Which label would you like to have a track released on?
So many… Tsuba, Freerange, One, Culprit, No.19, Hot Creations, Desolat.
Where do you want to be in six months?
Definitely I want to get my first track signed, preferably on a good label [laughs]. I don’t kid myself, it will always stay a fulfilling hobby for me. So maybe play more gigs in the rest of Switzerland, try to make some good tracks. I also run a monthly party called “All And None” at the club Perron1 in Brig with my buddies HighLive and Tryal. We are trying to bring some good house and techno vibes to our hometown. Up to now we have booked a lot of cool artists we dig like Kellerkind, Animal Trainer, Andri, Ezikiel, Benja, Reto Ardour, Adrian Martin and we also take a lot of care on our designs, flyers and so on.
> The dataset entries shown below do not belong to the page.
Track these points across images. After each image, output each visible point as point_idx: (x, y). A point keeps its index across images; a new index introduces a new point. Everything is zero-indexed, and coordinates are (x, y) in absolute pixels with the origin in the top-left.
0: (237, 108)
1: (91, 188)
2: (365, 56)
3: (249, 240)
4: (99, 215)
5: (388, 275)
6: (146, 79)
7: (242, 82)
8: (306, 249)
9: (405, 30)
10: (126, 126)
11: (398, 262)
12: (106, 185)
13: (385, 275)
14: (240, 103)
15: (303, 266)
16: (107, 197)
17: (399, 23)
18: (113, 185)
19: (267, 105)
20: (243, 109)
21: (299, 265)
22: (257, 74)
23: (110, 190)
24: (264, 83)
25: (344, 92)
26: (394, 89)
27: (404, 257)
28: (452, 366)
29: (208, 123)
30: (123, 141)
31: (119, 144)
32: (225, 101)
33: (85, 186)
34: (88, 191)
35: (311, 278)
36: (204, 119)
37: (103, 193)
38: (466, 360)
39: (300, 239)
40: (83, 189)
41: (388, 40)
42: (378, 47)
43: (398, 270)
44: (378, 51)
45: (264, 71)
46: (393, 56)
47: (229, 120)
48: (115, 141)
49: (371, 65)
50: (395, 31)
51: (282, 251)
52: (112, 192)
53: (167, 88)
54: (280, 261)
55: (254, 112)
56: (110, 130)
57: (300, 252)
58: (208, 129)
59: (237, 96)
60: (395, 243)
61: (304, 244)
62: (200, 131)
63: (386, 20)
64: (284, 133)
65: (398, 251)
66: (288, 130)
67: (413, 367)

You can check it out here www.facebook.com/allandnoneforever
Which Swiss artists/DJs are you listening to at the moment?
Deetron, Andrea Oliva, Kellerkind, Animal Trainer, Adriatique, Round Table Knights, Andri, Benja & Reto Ardour, Mirko Loko, Ezikiel only to name a few.
Name your three favorite Swiss record labels?
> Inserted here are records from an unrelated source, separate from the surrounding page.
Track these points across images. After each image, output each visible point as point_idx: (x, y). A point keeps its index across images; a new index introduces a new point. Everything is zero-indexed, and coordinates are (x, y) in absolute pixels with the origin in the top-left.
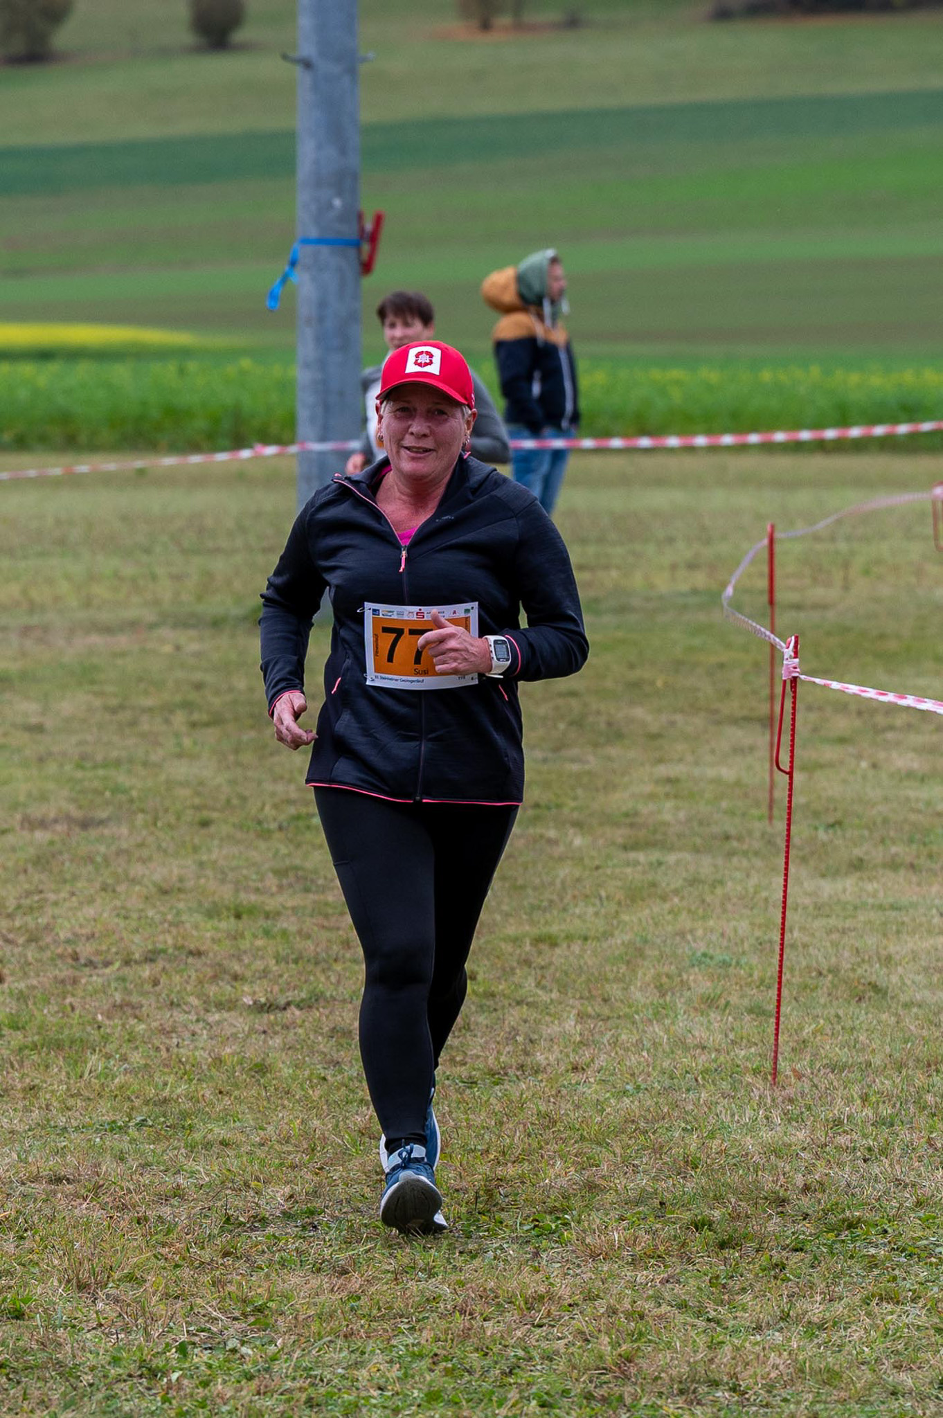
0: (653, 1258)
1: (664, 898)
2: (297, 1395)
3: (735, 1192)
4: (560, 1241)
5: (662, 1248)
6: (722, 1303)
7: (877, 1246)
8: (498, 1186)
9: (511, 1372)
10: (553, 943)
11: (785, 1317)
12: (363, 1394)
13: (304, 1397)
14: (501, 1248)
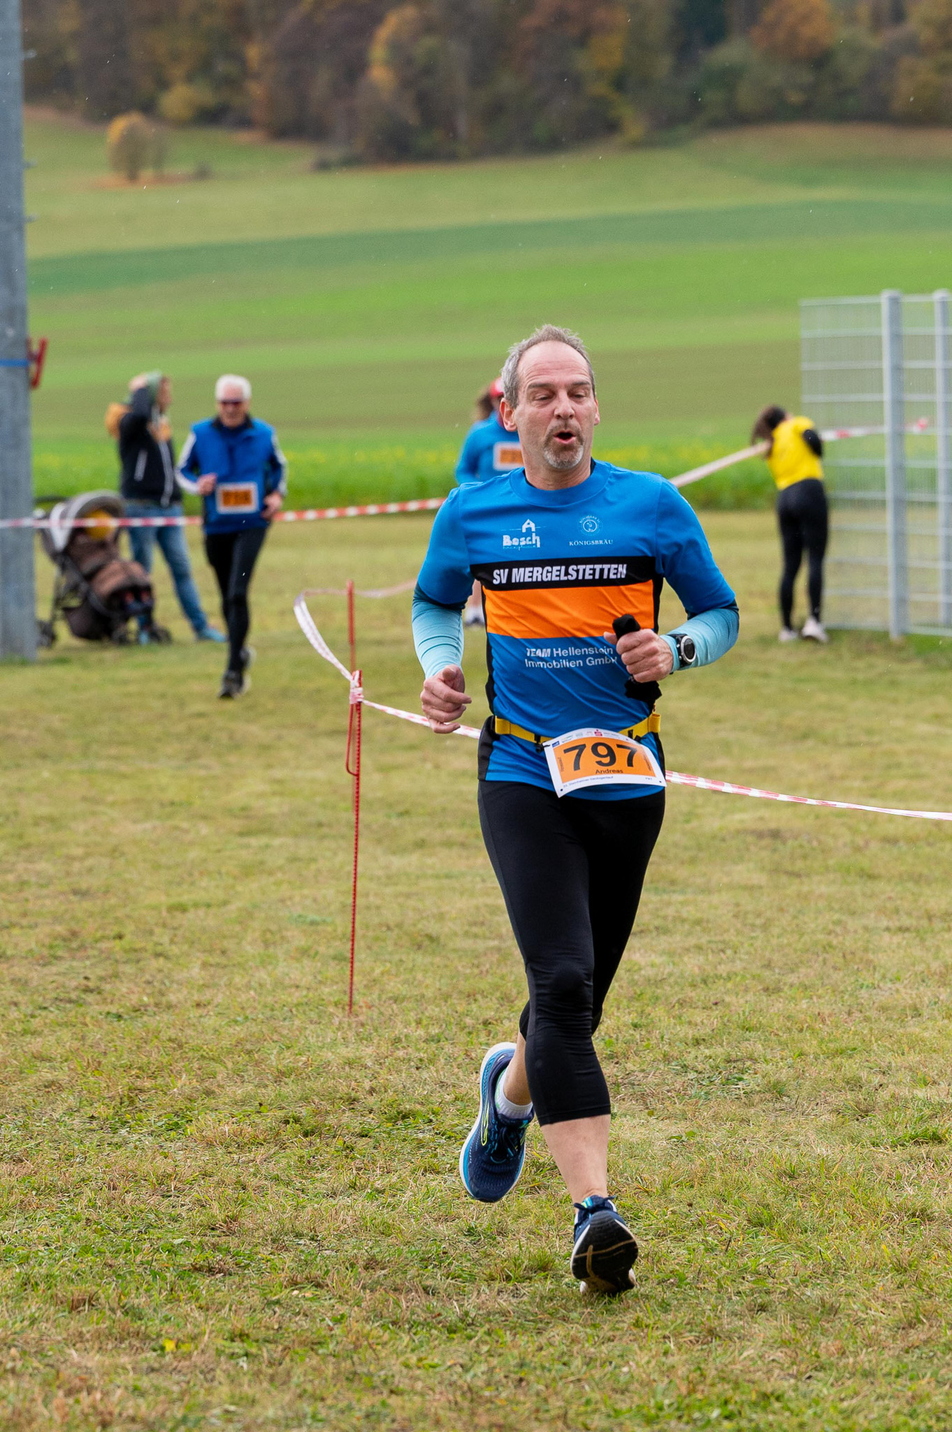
0: (254, 1144)
1: (271, 873)
3: (318, 1094)
4: (183, 1132)
5: (261, 1137)
6: (306, 1177)
7: (423, 1132)
8: (137, 1095)
11: (353, 1186)
14: (139, 1140)
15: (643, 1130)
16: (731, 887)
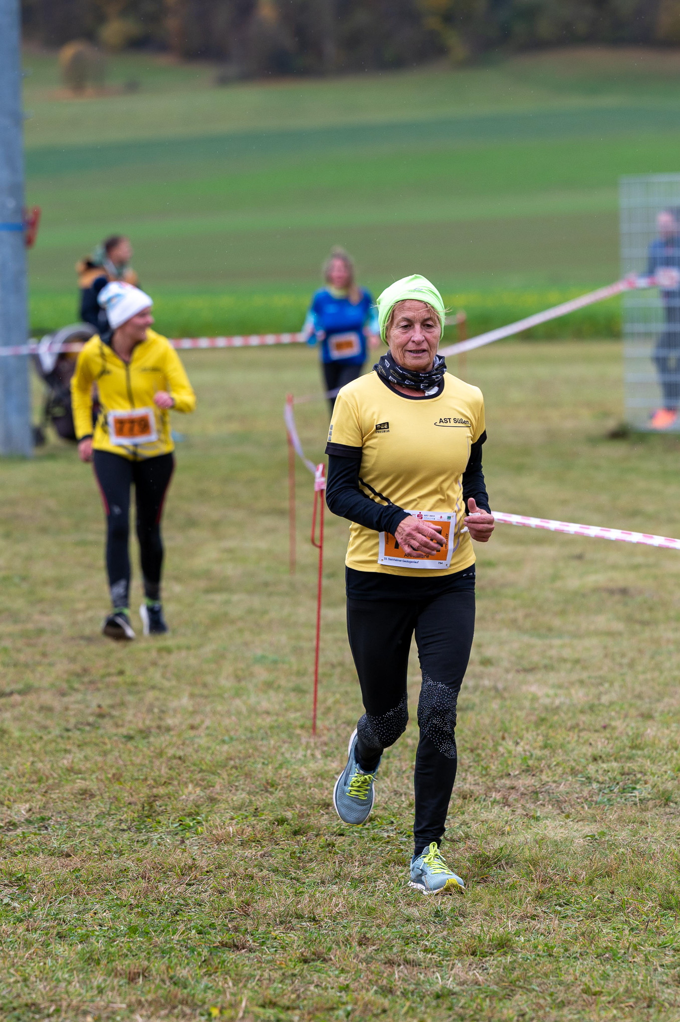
0: (254, 841)
1: (233, 622)
2: (52, 931)
3: (299, 800)
4: (196, 833)
5: (259, 836)
6: (299, 868)
7: (388, 831)
8: (155, 801)
9: (176, 913)
10: (169, 651)
11: (338, 875)
12: (90, 929)
13: (55, 932)
14: (161, 838)
15: (562, 830)
16: (597, 633)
Hive Audio, Drumpoet Community and Cityfox, actually all based in Zurich.
Which clubs/parties would you recommend to someone who’s visiting for the first time?
I can only speak for the German-speaking part of Switzerland. Zurich is really the party capital of Switzerland. You’ll find all kinds of different environments from cosy little bars in the Niederdorf, expensive clubs more in the city centre, to the underground clubs. My favorite club is the Hive club, there’s always broad range of electronic music with well-known international acts as well as Swiss acts. Also, make sure to check out the many small and dedicated clubs like Zukunft, Cabaret, Friedas Büxe. Lately there are a lot of openings and closings of clubs due to city planning and the resulting gentrification. Sadly I couldn’t experience the legendary Dachkantine myself and I only had the chance to go to Rohstofflager a few times. And it seems that a lot of cool clubs have to shut their doors in the near future. It’s interesting to see how this will develop.